Polymer-Optical Waveguides for Biosensing

The reliable quantitative detection of biomarkers and pathogens at picomolar or even lower concentration is not readily available outside medical labs, yet, but would be a great help for point-of-need/point-of-care testing (POCT). However, such detection technologies are subject to extensive research. Microdevices based on integrated optical waveguides are candidates for the detection of such ultra-low biochemical concentrations.

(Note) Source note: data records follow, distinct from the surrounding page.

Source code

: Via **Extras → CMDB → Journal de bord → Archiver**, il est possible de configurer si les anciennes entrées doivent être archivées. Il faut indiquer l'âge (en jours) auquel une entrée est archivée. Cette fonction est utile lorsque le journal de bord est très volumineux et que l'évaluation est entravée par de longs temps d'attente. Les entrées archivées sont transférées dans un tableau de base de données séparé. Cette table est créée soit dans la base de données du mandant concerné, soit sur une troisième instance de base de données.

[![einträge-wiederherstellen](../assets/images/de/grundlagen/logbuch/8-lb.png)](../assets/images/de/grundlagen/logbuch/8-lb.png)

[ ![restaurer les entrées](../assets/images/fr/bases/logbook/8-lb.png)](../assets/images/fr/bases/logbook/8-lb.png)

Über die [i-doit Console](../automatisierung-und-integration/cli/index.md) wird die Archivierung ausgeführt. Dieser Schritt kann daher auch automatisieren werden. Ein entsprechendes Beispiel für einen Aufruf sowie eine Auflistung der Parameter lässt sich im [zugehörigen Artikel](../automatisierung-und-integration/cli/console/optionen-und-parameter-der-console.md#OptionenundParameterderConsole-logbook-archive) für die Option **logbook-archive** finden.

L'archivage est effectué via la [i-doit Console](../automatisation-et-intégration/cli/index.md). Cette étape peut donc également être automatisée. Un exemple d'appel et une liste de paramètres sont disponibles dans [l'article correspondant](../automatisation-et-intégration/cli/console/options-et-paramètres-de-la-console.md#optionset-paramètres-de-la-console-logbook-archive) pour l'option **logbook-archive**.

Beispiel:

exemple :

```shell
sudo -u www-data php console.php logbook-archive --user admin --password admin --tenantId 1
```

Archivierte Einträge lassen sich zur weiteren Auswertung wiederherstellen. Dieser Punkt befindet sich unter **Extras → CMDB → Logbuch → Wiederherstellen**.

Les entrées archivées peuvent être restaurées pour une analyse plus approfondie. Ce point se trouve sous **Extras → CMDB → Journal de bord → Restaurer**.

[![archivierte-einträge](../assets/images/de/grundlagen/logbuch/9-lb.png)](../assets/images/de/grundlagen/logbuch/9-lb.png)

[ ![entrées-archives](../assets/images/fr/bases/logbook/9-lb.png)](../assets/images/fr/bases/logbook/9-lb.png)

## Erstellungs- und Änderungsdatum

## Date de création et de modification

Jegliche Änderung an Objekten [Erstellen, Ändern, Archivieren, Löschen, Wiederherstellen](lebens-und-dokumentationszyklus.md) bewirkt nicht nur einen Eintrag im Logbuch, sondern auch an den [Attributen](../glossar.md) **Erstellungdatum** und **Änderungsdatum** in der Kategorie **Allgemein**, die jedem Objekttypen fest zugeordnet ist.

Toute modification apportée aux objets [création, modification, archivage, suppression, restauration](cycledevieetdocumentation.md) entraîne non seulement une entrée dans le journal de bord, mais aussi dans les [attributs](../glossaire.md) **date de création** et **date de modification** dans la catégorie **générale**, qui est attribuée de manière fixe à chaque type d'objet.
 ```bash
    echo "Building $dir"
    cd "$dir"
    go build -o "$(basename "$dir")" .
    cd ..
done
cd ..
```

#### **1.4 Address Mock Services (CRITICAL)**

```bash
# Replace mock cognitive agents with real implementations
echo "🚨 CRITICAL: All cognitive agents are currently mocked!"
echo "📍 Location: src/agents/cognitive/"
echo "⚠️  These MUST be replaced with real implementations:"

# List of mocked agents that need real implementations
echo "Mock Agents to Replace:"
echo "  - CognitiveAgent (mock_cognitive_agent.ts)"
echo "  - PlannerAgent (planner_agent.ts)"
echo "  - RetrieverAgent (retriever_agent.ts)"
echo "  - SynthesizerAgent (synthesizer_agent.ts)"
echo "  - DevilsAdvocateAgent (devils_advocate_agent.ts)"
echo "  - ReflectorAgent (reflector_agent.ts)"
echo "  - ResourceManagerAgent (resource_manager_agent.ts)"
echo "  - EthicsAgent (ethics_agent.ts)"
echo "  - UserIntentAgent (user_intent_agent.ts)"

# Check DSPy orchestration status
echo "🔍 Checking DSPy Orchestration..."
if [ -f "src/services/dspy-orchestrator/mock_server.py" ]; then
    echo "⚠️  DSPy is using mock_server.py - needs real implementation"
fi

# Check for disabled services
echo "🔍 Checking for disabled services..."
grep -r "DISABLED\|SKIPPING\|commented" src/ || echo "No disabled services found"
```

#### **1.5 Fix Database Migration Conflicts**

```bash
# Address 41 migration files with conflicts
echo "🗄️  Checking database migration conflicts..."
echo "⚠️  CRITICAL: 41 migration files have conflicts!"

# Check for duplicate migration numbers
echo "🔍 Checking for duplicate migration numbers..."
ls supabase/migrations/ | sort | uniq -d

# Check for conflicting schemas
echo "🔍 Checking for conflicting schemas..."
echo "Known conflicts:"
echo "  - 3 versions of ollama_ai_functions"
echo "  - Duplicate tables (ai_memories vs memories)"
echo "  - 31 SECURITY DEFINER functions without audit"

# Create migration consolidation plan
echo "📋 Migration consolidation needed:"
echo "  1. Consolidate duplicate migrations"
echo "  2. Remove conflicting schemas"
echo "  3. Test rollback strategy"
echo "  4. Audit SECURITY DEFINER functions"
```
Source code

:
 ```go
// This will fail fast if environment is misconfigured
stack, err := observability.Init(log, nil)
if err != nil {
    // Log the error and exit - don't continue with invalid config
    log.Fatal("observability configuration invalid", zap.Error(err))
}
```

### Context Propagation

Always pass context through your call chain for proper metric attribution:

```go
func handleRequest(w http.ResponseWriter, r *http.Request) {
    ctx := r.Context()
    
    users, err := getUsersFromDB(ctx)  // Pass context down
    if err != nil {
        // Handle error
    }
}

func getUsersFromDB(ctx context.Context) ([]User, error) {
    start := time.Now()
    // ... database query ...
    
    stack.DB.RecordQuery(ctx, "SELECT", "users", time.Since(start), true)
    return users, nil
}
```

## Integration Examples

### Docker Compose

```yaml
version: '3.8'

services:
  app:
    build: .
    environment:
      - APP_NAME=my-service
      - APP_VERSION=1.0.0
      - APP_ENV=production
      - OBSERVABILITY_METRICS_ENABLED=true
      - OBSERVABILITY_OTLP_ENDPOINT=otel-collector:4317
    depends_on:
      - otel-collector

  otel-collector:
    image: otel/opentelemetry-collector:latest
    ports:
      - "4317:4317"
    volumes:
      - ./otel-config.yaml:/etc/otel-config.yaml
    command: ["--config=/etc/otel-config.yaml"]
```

In this work, sensors in the shape of microring or microracetrack resonators, manufactured by UV-assisted nanoimprint lithography (UV-NIL) as a promising but challenging replication technology, are investigated. Analytical and numeric models are developed and the main influence factors that allow a low limit of detection, such as the coupling gap width, the material shrinkage and the residual layer thickness, are identified and quantified. Potential biosensor applications are evaluated and general design rules as well as resulting designs are derived. The UV-NIL polymer and the more established silicon-based microresonators are compared in terms of technological parameters such as lithography resolution, integration level as well as the dynamic measurement range.

High quality factors of Q > 25 000 were reached for free spectral ranges of FSR = 1.3nm and of Q > 13 000 for FSR = 2.0 nm, allowing both a high resolution of the resonance shift detection and a sufficient dynamic range. The bulk refractive index sensitivity was measured to be (60 ± 4)nm/RIU (refractive index units) which was very close to the theoretical simulation of 63nm/RIU.
When comparing the results of this work to literature results, a very good sensor performance was accomplished: A high dynamic range together with a good bulk refractive index sensitivity was achieved for a technology with a fast throughput time. Regarding the possibility to further increase the sensitivities by one to two orders of magnitude through layout optimization and the fact that only two main manufacturing steps were necessary, the UV-NIL polymer waveguide technology of this work has a high potential for miniaturized, high-sensitivity biosensing.

Methods how to functionalize the microresonator sensors are tested and an alternative biosensor characterisation assay is suggested. Ideas how to integrate the microresonators into a biosensor system are investigated.